%%

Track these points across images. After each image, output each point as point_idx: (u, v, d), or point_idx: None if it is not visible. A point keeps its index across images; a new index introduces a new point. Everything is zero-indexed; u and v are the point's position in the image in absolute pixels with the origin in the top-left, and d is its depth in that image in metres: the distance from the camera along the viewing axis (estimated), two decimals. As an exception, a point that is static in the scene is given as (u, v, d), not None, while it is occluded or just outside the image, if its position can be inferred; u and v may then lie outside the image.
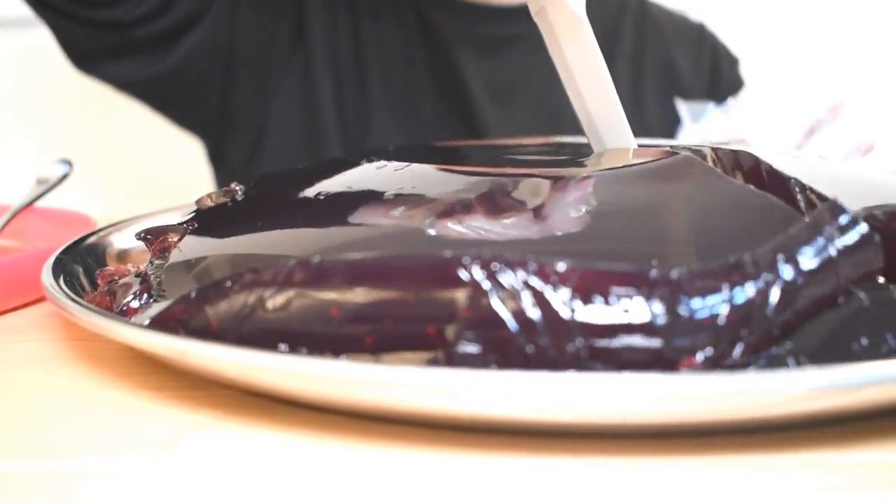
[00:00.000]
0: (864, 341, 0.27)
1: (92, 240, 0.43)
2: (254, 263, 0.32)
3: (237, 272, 0.29)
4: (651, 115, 0.91)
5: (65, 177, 0.56)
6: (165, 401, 0.31)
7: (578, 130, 0.90)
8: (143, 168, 1.26)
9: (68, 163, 0.57)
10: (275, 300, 0.28)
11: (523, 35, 0.87)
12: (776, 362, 0.27)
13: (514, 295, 0.26)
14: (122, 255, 0.43)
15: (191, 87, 0.81)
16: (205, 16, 0.76)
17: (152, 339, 0.29)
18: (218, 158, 0.90)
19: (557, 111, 0.88)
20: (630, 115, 0.88)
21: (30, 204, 0.52)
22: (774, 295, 0.27)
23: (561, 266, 0.26)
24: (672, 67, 0.93)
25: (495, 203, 0.32)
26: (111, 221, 0.50)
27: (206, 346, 0.27)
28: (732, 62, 0.96)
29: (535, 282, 0.26)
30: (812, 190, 0.33)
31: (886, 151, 0.62)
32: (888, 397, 0.25)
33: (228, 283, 0.29)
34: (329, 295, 0.28)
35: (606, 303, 0.26)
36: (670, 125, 0.88)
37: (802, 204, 0.33)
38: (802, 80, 0.63)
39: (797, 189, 0.33)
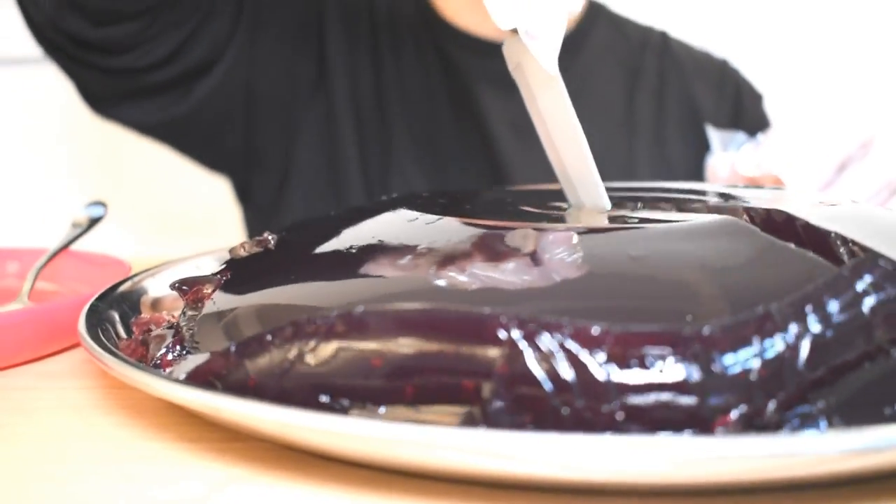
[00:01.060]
0: (898, 405, 0.27)
1: (126, 286, 0.44)
2: (289, 318, 0.32)
3: (277, 326, 0.30)
4: (673, 150, 0.91)
5: (99, 219, 0.57)
6: (202, 453, 0.31)
7: (600, 165, 0.90)
8: (173, 204, 1.27)
9: (102, 204, 0.58)
10: (316, 352, 0.29)
11: None
12: (808, 421, 0.27)
13: (549, 356, 0.26)
14: (157, 303, 0.44)
15: (211, 128, 0.81)
16: (218, 62, 0.76)
17: (188, 395, 0.29)
18: (245, 196, 0.91)
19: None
20: (652, 149, 0.89)
21: (66, 247, 0.53)
22: (805, 349, 0.27)
23: (595, 329, 0.27)
24: (694, 102, 0.93)
25: (531, 257, 0.33)
26: (143, 262, 0.51)
27: (239, 402, 0.28)
28: (756, 98, 0.96)
29: (571, 344, 0.26)
30: (855, 242, 0.32)
31: None
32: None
33: (269, 337, 0.30)
34: (371, 346, 0.28)
35: (641, 364, 0.26)
36: (693, 160, 0.88)
37: (846, 257, 0.32)
38: (833, 116, 0.63)
39: (839, 242, 0.33)
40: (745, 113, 0.94)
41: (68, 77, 0.72)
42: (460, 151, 0.86)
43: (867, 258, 0.30)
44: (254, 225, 0.91)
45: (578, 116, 0.91)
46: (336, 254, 0.37)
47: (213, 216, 1.14)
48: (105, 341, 0.36)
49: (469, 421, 0.27)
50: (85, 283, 0.51)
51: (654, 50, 0.95)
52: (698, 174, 0.87)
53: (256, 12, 0.79)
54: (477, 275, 0.32)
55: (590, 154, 0.42)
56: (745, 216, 0.37)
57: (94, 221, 0.56)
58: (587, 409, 0.26)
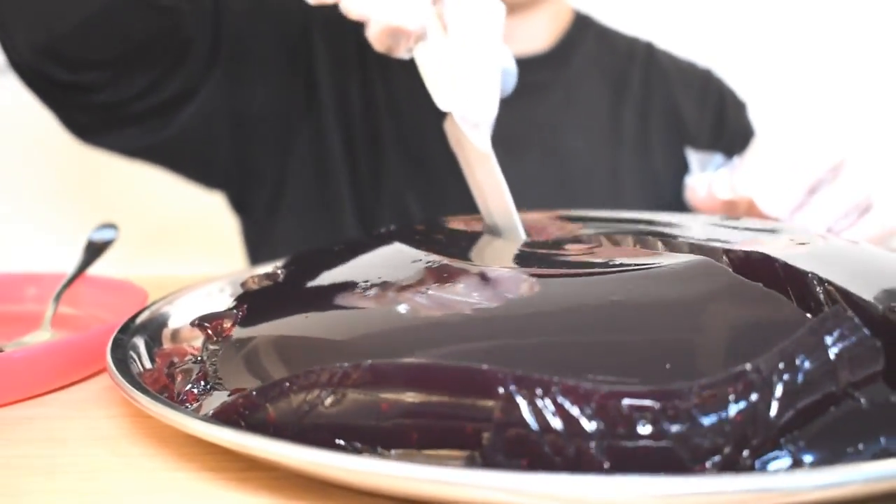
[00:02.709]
0: (861, 446, 0.30)
1: (146, 315, 0.46)
2: (304, 357, 0.35)
3: (295, 373, 0.32)
4: (658, 161, 0.93)
5: (111, 241, 0.59)
6: (226, 483, 0.34)
7: (587, 177, 0.92)
8: (168, 215, 1.29)
9: (113, 227, 0.61)
10: (330, 398, 0.32)
11: (529, 86, 0.90)
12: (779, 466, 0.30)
13: (542, 408, 0.29)
14: (176, 334, 0.46)
15: (198, 150, 0.83)
16: (199, 90, 0.78)
17: (221, 434, 0.32)
18: (241, 208, 0.93)
19: (565, 159, 0.91)
20: (637, 160, 0.91)
21: (82, 272, 0.56)
22: (776, 400, 0.30)
23: (584, 387, 0.29)
24: (678, 112, 0.95)
25: (514, 303, 0.36)
26: (149, 281, 0.53)
27: (270, 442, 0.30)
28: (739, 107, 0.98)
29: (561, 399, 0.29)
30: (830, 283, 0.35)
31: (884, 211, 0.65)
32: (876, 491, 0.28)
33: (287, 383, 0.33)
34: (379, 394, 0.31)
35: (625, 417, 0.29)
36: (677, 171, 0.91)
37: (822, 297, 0.35)
38: (804, 140, 0.66)
39: (815, 283, 0.36)
40: (728, 122, 0.96)
41: (50, 110, 0.74)
42: (450, 165, 0.88)
43: (834, 312, 0.33)
44: (251, 235, 0.94)
45: (565, 128, 0.94)
46: (341, 289, 0.40)
47: (209, 226, 1.16)
48: (132, 373, 0.39)
49: (470, 463, 0.30)
50: (103, 308, 0.54)
51: (640, 61, 0.97)
52: (682, 184, 0.89)
53: (236, 46, 0.81)
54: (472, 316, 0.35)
55: (517, 214, 0.50)
56: (724, 258, 0.40)
57: (105, 245, 0.58)
58: (576, 455, 0.29)
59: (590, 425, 0.29)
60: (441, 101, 0.47)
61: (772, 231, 0.46)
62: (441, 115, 0.49)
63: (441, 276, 0.39)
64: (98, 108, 0.72)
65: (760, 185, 0.63)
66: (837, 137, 0.64)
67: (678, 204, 0.85)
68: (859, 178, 0.63)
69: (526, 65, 0.91)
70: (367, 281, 0.39)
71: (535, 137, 0.91)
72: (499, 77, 0.46)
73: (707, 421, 0.29)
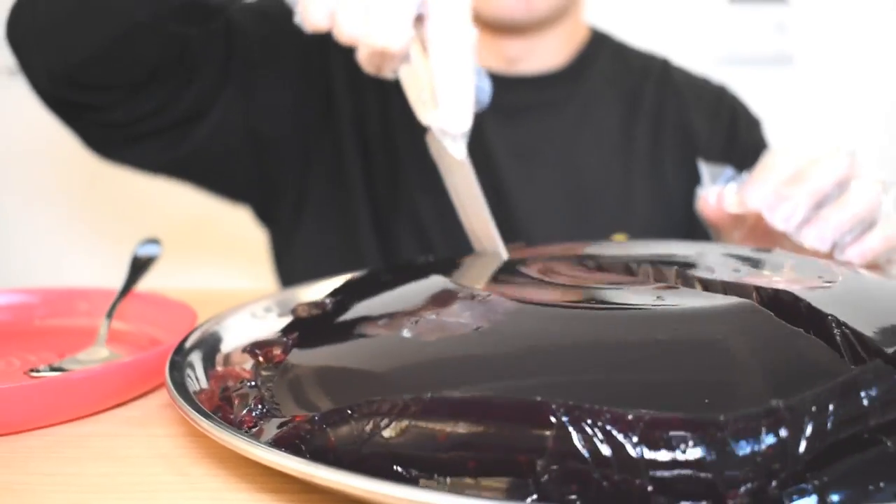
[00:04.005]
0: (882, 484, 0.32)
1: (197, 335, 0.49)
2: (361, 388, 0.38)
3: (356, 402, 0.35)
4: (670, 176, 0.94)
5: (155, 257, 0.61)
6: (285, 504, 0.36)
7: (599, 192, 0.93)
8: (196, 223, 1.30)
9: (157, 242, 0.63)
10: (391, 427, 0.34)
11: (544, 103, 0.93)
12: (804, 496, 0.32)
13: (592, 437, 0.32)
14: (227, 357, 0.49)
15: (218, 165, 0.86)
16: (211, 108, 0.80)
17: (286, 462, 0.34)
18: (265, 219, 0.95)
19: (578, 172, 0.92)
20: (649, 176, 0.93)
21: (130, 288, 0.58)
22: (805, 438, 0.32)
23: (630, 415, 0.32)
24: (690, 129, 0.96)
25: (565, 339, 0.38)
26: (186, 293, 0.55)
27: (333, 472, 0.33)
28: (752, 124, 0.99)
29: (610, 427, 0.32)
30: (847, 326, 0.38)
31: (888, 226, 0.66)
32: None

%%

Exercise aim |
Your answer must be an exact transcription of the records above, minus the pictures.

Finished exercise |
Track these points across images. After each image, output each point as point_idx: (u, v, d), or point_idx: None if it is not visible. A point keeps its index across images; a new index introduces a new point. Everything is zero-indexed; u and v are the point's position in the image in absolute pixels with the origin in the top-left, and d is its depth in that image in metres: the distance from the camera along the viewing axis (estimated), two decimals. As an exception, a point that is static in the scene is given as (u, v, d), not None, while it is occluded or just outside the image, if its position can be inferred; u and v may then lie outside the image.
[00:00.000]
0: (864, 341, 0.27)
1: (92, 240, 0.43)
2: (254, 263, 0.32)
3: (237, 272, 0.29)
4: (651, 115, 0.91)
5: (65, 177, 0.56)
6: (165, 401, 0.31)
7: (578, 130, 0.90)
8: (143, 168, 1.26)
9: (68, 163, 0.57)
10: (275, 300, 0.28)
11: (523, 35, 0.87)
12: (776, 362, 0.27)
13: (514, 295, 0.26)
14: (122, 255, 0.43)
15: (191, 87, 0.81)
16: (205, 16, 0.76)
17: (152, 339, 0.29)
18: (218, 158, 0.90)
19: (557, 111, 0.88)
20: (630, 115, 0.88)
21: (30, 204, 0.52)
22: (774, 295, 0.27)
23: (561, 266, 0.26)
24: (672, 67, 0.93)
25: (495, 203, 0.32)
26: (111, 221, 0.50)
27: (206, 346, 0.27)
28: (732, 62, 0.96)
29: (535, 282, 0.26)
30: (812, 190, 0.33)
31: (886, 151, 0.62)
32: (888, 397, 0.25)
33: (228, 283, 0.29)
34: (329, 295, 0.28)
35: (606, 303, 0.26)
36: (670, 125, 0.88)
37: (802, 204, 0.33)
38: (802, 80, 0.63)
39: (797, 189, 0.33)
[00:01.060]
0: (898, 405, 0.27)
1: (126, 286, 0.44)
2: (289, 318, 0.32)
3: (277, 326, 0.30)
4: (673, 150, 0.91)
5: (99, 219, 0.57)
6: (202, 453, 0.31)
7: (600, 165, 0.90)
8: (173, 204, 1.27)
9: (102, 204, 0.58)
10: (316, 352, 0.29)
11: None
12: (808, 421, 0.27)
13: (549, 356, 0.26)
14: (157, 303, 0.44)
15: (211, 128, 0.81)
16: (218, 62, 0.76)
17: (188, 395, 0.29)
18: (245, 196, 0.91)
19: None
20: (652, 149, 0.89)
21: (66, 247, 0.53)
22: (805, 349, 0.27)
23: (595, 329, 0.27)
24: (694, 102, 0.93)
25: (531, 257, 0.33)
26: (143, 262, 0.51)
27: (239, 402, 0.28)
28: (756, 98, 0.96)
29: (571, 344, 0.26)
30: (855, 242, 0.32)
31: None
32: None
33: (269, 337, 0.30)
34: (371, 346, 0.28)
35: (641, 364, 0.26)
36: (693, 160, 0.88)
37: (846, 257, 0.32)
38: (833, 116, 0.63)
39: (839, 242, 0.33)
40: (745, 113, 0.94)
41: (68, 77, 0.72)
42: (460, 151, 0.86)
43: (867, 258, 0.30)
44: (254, 225, 0.91)
45: (578, 116, 0.91)
46: (336, 254, 0.37)
47: (213, 216, 1.14)
48: (105, 341, 0.36)
49: (469, 421, 0.27)
50: (85, 283, 0.51)
51: (654, 50, 0.95)
52: (698, 174, 0.87)
53: (256, 12, 0.79)
54: (477, 275, 0.32)
55: (590, 154, 0.42)
56: (745, 216, 0.37)
57: (94, 221, 0.56)
58: (587, 409, 0.26)
[00:02.709]
0: (861, 446, 0.30)
1: (146, 315, 0.46)
2: (304, 357, 0.35)
3: (295, 373, 0.32)
4: (658, 161, 0.93)
5: (111, 241, 0.59)
6: (226, 483, 0.34)
7: (587, 177, 0.92)
8: (168, 215, 1.29)
9: (113, 227, 0.61)
10: (330, 398, 0.32)
11: (529, 86, 0.90)
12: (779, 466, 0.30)
13: (542, 408, 0.29)
14: (176, 334, 0.46)
15: (198, 150, 0.83)
16: (199, 90, 0.78)
17: (221, 434, 0.32)
18: (241, 208, 0.93)
19: (565, 159, 0.91)
20: (637, 160, 0.91)
21: (82, 272, 0.56)
22: (776, 400, 0.30)
23: (584, 387, 0.29)
24: (678, 112, 0.95)
25: (514, 303, 0.36)
26: (149, 281, 0.53)
27: (270, 442, 0.30)
28: (739, 107, 0.98)
29: (561, 399, 0.29)
30: (830, 283, 0.35)
31: (884, 211, 0.65)
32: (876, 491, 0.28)
33: (287, 383, 0.33)
34: (379, 394, 0.31)
35: (625, 417, 0.29)
36: (677, 171, 0.91)
37: (822, 297, 0.35)
38: (804, 140, 0.66)
39: (815, 283, 0.36)
40: (728, 122, 0.96)
41: (50, 110, 0.74)
42: (450, 165, 0.88)
43: (834, 312, 0.33)
44: (251, 235, 0.94)
45: (565, 128, 0.94)
46: (341, 289, 0.40)
47: (209, 226, 1.16)
48: (132, 373, 0.39)
49: (470, 463, 0.30)
50: (103, 308, 0.54)
51: (640, 61, 0.97)
52: (682, 184, 0.89)
53: (236, 46, 0.81)
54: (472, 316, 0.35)
55: (517, 214, 0.50)
56: (724, 258, 0.40)
57: (105, 245, 0.58)
58: (576, 455, 0.29)
59: (590, 425, 0.29)
60: (441, 101, 0.47)
61: (772, 231, 0.46)
62: (441, 115, 0.49)
63: (441, 276, 0.39)
64: (98, 108, 0.72)
65: (760, 185, 0.63)
66: (837, 137, 0.64)
67: (678, 204, 0.85)
68: (859, 178, 0.63)
69: (526, 65, 0.91)
70: (367, 281, 0.39)
71: (535, 137, 0.91)
72: (499, 77, 0.46)
73: (707, 421, 0.29)
[00:04.005]
0: (882, 484, 0.32)
1: (197, 335, 0.49)
2: (361, 388, 0.38)
3: (356, 402, 0.35)
4: (670, 176, 0.94)
5: (155, 257, 0.61)
6: (285, 504, 0.36)
7: (599, 192, 0.93)
8: (196, 223, 1.30)
9: (157, 242, 0.63)
10: (391, 427, 0.34)
11: (544, 103, 0.93)
12: (804, 496, 0.32)
13: (592, 437, 0.32)
14: (227, 357, 0.49)
15: (218, 165, 0.86)
16: (211, 108, 0.80)
17: (286, 462, 0.34)
18: (265, 219, 0.95)
19: (578, 172, 0.92)
20: (649, 176, 0.93)
21: (130, 288, 0.58)
22: (805, 438, 0.32)
23: (630, 415, 0.32)
24: (690, 129, 0.96)
25: (565, 339, 0.38)
26: (186, 293, 0.55)
27: (333, 472, 0.33)
28: (752, 124, 0.99)
29: (610, 427, 0.32)
30: (847, 326, 0.38)
31: (888, 226, 0.66)
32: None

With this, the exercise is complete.